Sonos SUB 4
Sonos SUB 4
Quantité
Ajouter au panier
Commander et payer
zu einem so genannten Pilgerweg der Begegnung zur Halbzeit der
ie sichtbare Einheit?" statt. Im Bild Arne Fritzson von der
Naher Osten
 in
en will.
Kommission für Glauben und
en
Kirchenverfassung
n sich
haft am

────────────────────────────────────────

#### [Task to carry out]
Taking the listing above, write all of it out exactly.

#### [Result of the exercise]
Sonos SUB 4
Sonos SUB 4
Quantité
Ajouter au panier
Commander et payer
zu einem so genannten Pilgerweg der Begegnung zur Halbzeit der
ie sichtbare Einheit?" statt. Im Bild Arne Fritzson von der
Naher Osten
 in
en will.
Kommission für Glauben und
en
Kirchenverfassung
n sich
haft am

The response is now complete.